## The problem
Please report each line of the data below that contains "Cycle".

## Provided data

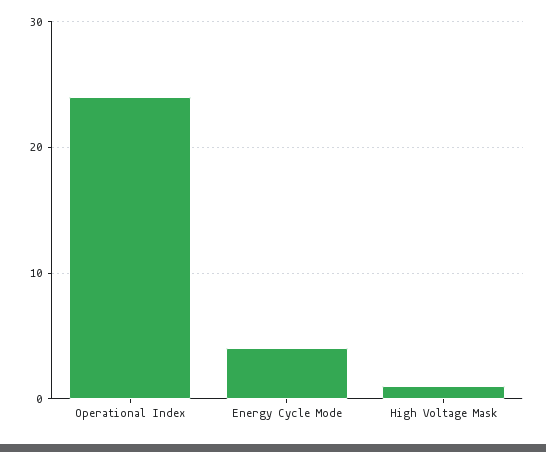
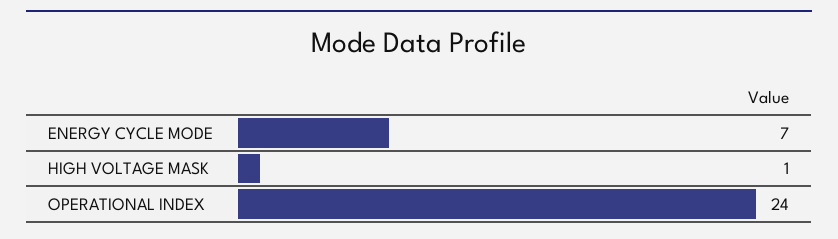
  {
    "Operational Index": 24,
-   "Energy Cycle Mode": 4,
+   "Energy Cycle Mode": 7,
    "High Voltage Mask": 1
  }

## Output for this task
-   "Energy Cycle Mode": 4,
+   "Energy Cycle Mode": 7,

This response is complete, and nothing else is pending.